The South's unification ministry had responded by suggesting a working-level meeting at the border truce village of Panmunjom on Saturday. After some dispute about the venue, the North accepted the South's proposal, a ministry spokesman told AFP.
Plans for high-level talks last month on the future of the estate, which has been shut since April, had collapsed at the last minute due to a protocol dispute. The Kaesong estate, where 53,000 North Koreans worked in 123 Seoul-owned factories, is the last remaining symbol of cross-border reconciliation and a valuable source of hard currency for the impoverished North.
It was the most high-profile casualty of the months of elevated tensions that followed the North's third nuclear test, the subsequent tightened UN sanctions and US-South Korean military exercises. After repeatedly threatening Seoul and Washington with conventional and nuclear attack, Pyongyang in recent weeks appears to want to shift to dialogue. Professor Yang Moo-Jin of the University of North Korean Studies in Seoul said the agreement boded well for better cross-border ties.
"This is a good sign. The two Koreas will be able to improve relations if they reach an agreement at the upcoming meeting," he said. Professor Kim Yong-Hyun of Seoul's Dongguk University had earlier said he expected a positive response from the North as it tries to improve its people's living standards and attract foreign investment to special economic zones elsewhere. Pyongyang is also mindful of a US demand that it improve ties with Seoul before any talks with Washington, said Professor Koh Yu-Hwan of the same university.
After last month's fence-mending meeting with Seoul failed to go ahead, Pyongyang proposed direct, high-level dialogue with Washington. In an apparent bid to press it to talk, the North this week allowed a pro-Pyongyang paper to release a video and interview with an American sentenced to hard labour for alleged subversion. Kenneth Bae called on the US to secure his early release, saying he has been in poor health since he was sent to prison in May to start a 15-year sentence.

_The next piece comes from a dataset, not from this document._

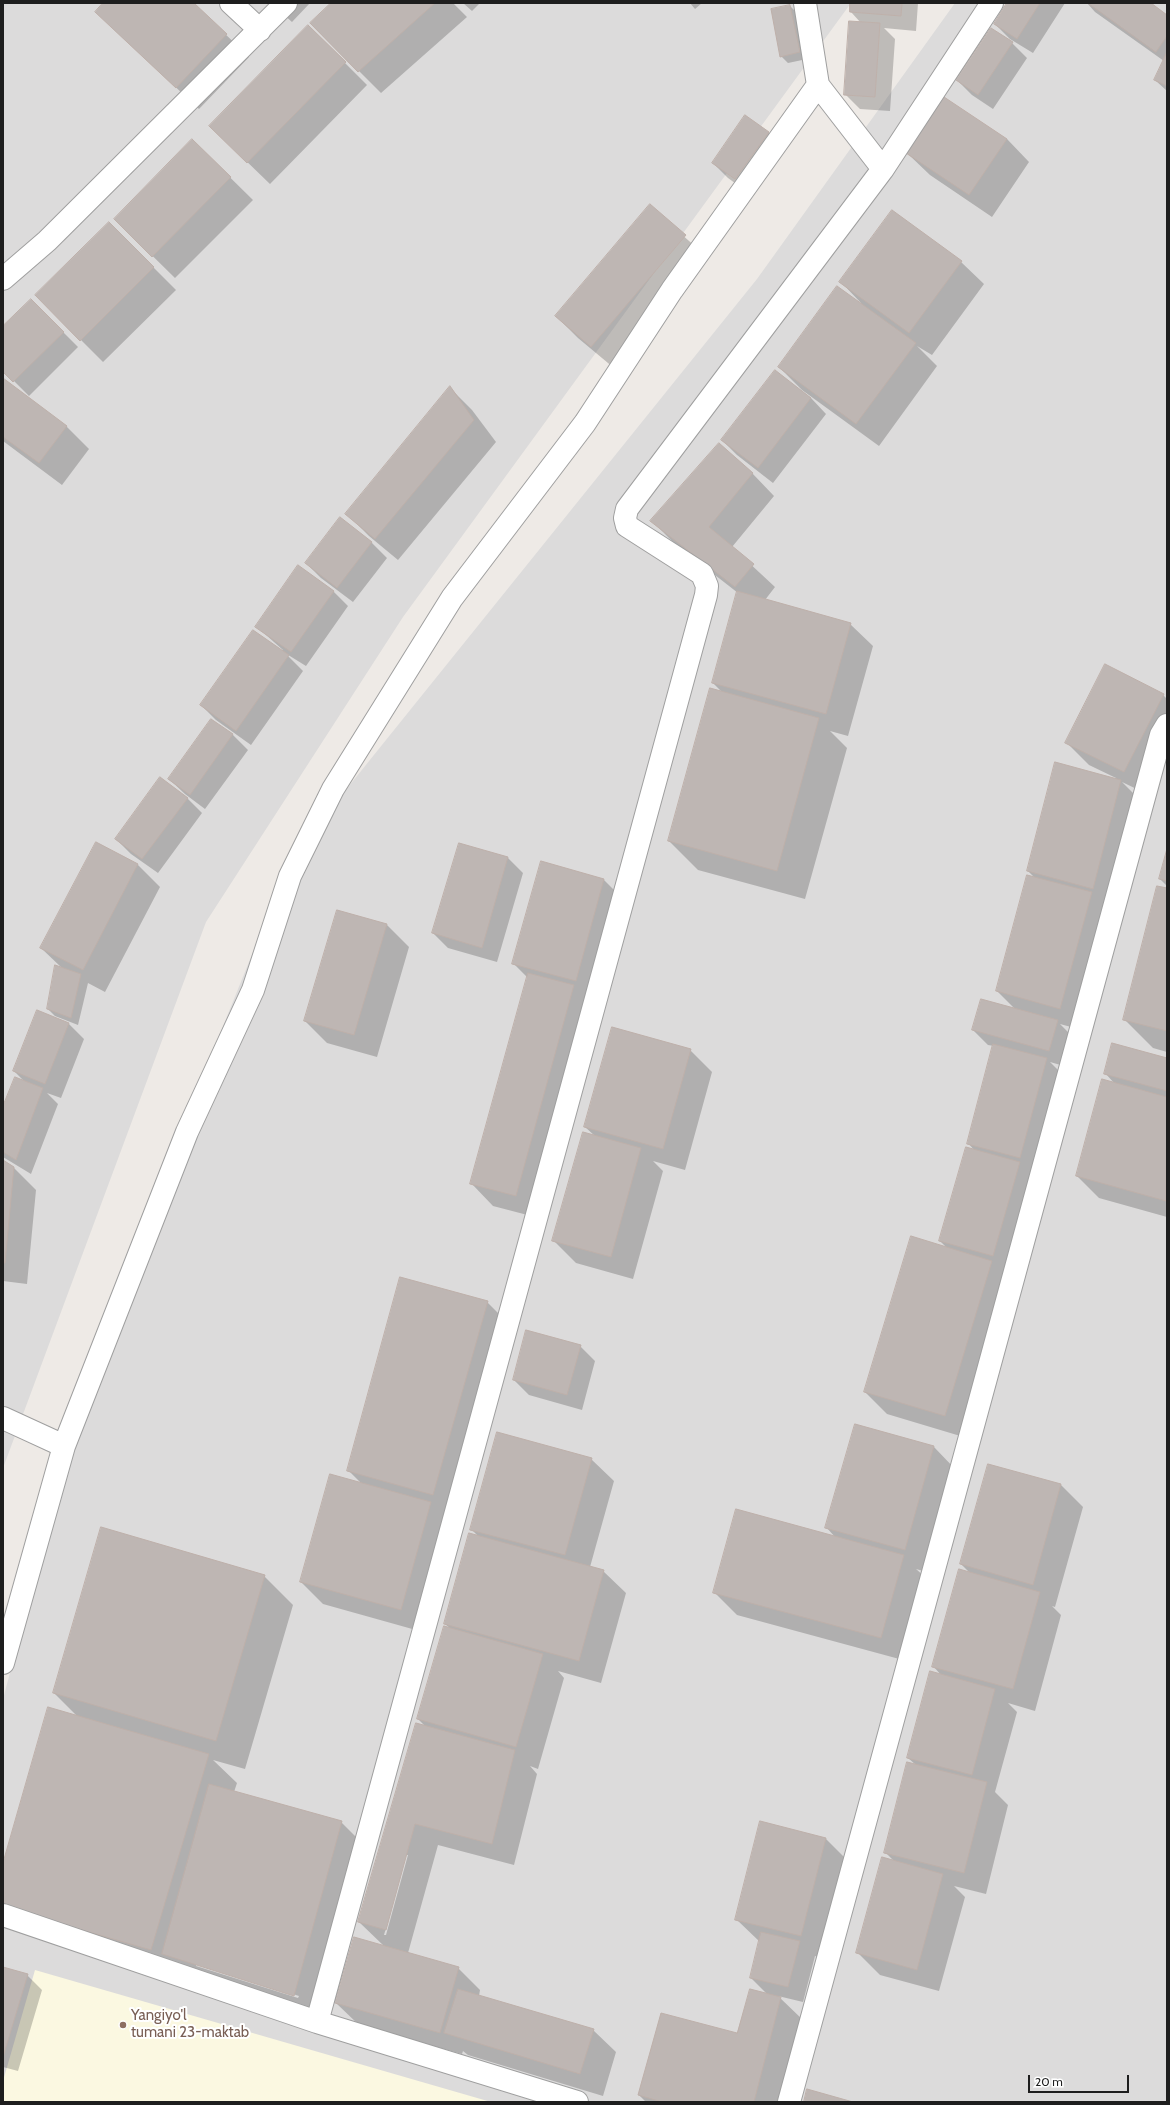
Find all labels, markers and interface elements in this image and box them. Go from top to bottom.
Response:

"North Korea is seeking to exploit people's sympathetic feelings for Bae to compel the United States to have talks with it," Koh told AFP. "It wants to shift to dialogue from confrontation. However, unless the North takes concrete steps to meet its international obligations, it is hardly likely to nudge the United States toward the dialogue table."
North Korea has vowed never to give up its nuclear weapons, but says it is open to direct talks with the US. But the US and South Korea say the North must first take action to prove its commitment to abandoning its nuclear programme. Top Russian diplomats held several hours of talks Thursday with the North's visiting first vice foreign minister Kim Kye-Gwan, and urged Pyongyang to ramp up efforts to revive the six-party nuclear negotiations, stalled since December 2008. "The Russian side stressed the need to unite efforts in the interests of easing tensions (and) creating conditions for the earliest resumption of the six-party talks," the foreign ministry said in a statement.